▶ **Article**
──────────────────────────────

Assistant Examiner: Korytnyk; Peter
Attorney, Agent or Firm: Bachman & LaPointe
Claims
I claim:
1. A peristaltic pump comprising: a pump housing having a bottom
thereof and a pump wall; a rotor in the pump housing having a rotor
wall; a shaft for the rotor wherein the rotor is rotatable around
the shaft; a pump tube with an elastically deformable wall, which
pump tube is arranged in the pump housing at the bottom thereof and
is fitted into the pump housing with a portion which is curved in a
part-circular configuration around the shaft of the rotor within
the pump wall and at a radial spacing relative thereto; wherein the
cross-section of the pump tube is partially varied during the
conveying operation by at least one component of the rotor which
presses the pump tube in respect of cross-section against a support
means; and wherein the pump housing is dish-like and has in cross
section a bottom with a bottom first portion which is formed
approximately at a right angle on the pump wall and a bottom second
portion which is inclined from the bottom first portion towards the
rotor at an angle of inclination (w), and wherein said portions
define a channel space in the pump housing in which the rotor wall
engages.
2. A pump according to claim 1 wherein the rotor is dish-like and
includes a rotor end portion which is situated opposite to the pump
housing and wherein the rotor wall and the pump wall are directed
towards the bottom of the pump housing, wherein the shaft of the
rotor is fitted directly to the rotor end portion.
3. A pump according to claim 2 wherein the rotor end portion and
the shaft of the rotor are integrally formed.
4. A pump according to claim 2 wherein the rotor end portion is
provided with at least one opening for coolant or lubricant.
5. A pump according to claim 4 including a slide shoe in said pump
housing with a radially outwardly directed slide surface which
projects towards the pump tube from the rotor wall, wherein said at
least one opening in the rotor end portion is adjacent the slide
shoe.
6. A pump according to claim 5 wherein associated with the opening
in the rotor end portion is at least one conveyor vane which
projects from the rotor end portion.

──────────────────────────────

▶ **Data extract**
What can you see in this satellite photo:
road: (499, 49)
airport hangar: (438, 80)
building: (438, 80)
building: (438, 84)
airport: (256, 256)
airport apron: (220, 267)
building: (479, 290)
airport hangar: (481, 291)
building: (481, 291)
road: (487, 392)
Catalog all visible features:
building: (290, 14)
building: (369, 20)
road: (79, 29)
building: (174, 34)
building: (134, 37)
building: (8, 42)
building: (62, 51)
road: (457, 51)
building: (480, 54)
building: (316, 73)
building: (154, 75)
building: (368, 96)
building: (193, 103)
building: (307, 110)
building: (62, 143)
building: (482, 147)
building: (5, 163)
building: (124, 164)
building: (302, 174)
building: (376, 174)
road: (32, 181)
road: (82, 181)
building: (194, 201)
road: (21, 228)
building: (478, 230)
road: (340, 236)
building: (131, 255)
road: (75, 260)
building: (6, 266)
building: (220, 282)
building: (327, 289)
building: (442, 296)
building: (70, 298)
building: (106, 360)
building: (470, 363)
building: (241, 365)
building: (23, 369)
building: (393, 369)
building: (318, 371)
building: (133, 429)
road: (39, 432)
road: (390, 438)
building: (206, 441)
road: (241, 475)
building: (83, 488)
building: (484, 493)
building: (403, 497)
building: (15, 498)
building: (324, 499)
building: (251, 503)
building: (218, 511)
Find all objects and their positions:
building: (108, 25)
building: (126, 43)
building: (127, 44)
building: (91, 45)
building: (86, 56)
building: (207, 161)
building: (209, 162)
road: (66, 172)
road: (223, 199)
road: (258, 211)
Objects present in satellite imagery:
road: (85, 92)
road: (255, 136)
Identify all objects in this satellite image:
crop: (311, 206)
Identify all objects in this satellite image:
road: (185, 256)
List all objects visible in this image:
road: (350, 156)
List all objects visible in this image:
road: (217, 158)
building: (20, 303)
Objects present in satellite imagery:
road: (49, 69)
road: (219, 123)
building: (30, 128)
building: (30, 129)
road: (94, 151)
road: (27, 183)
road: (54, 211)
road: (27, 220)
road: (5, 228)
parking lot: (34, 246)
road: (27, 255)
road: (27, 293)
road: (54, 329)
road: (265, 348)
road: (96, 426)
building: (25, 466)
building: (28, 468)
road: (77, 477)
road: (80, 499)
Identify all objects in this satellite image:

──────────────────────────────

▶ **Tasks for this exercise**
1. Answer these questions about the peristaltic pump claims, using only what they state:
(a) At what angle is the bottom first portion formed on the pump wall?
(b) In claim 4, what is the rotor end portion provided with?
(c) Which firm is listed as attorney, agent or firm?
2. Rewrite the records from the start of the records through the line containing "building: (218, 511)", replacing "satellite photo" with "aerial image" and keeping everything else unchanged.

▶ **Replies**
1.
(a) Approximately at a right angle.
(b) At least one opening for coolant or lubricant.
(c) Bachman & LaPointe.

2.
What can you see in this aerial image:
road: (499, 49)
airport hangar: (438, 80)
building: (438, 80)
building: (438, 84)
airport: (256, 256)
airport apron: (220, 267)
building: (479, 290)
airport hangar: (481, 291)
building: (481, 291)
road: (487, 392)
Catalog all visible features:
building: (290, 14)
building: (369, 20)
road: (79, 29)
building: (174, 34)
building: (134, 37)
building: (8, 42)
building: (62, 51)
road: (457, 51)
building: (480, 54)
building: (316, 73)
building: (154, 75)
building: (368, 96)
building: (193, 103)
building: (307, 110)
building: (62, 143)
building: (482, 147)
building: (5, 163)
building: (124, 164)
building: (302, 174)
building: (376, 174)
road: (32, 181)
road: (82, 181)
building: (194, 201)
road: (21, 228)
building: (478, 230)
road: (340, 236)
building: (131, 255)
road: (75, 260)
building: (6, 266)
building: (220, 282)
building: (327, 289)
building: (442, 296)
building: (70, 298)
building: (106, 360)
building: (470, 363)
building: (241, 365)
building: (23, 369)
building: (393, 369)
building: (318, 371)
building: (133, 429)
road: (39, 432)
road: (390, 438)
building: (206, 441)
road: (241, 475)
building: (83, 488)
building: (484, 493)
building: (403, 497)
building: (15, 498)
building: (324, 499)
building: (251, 503)
building: (218, 511)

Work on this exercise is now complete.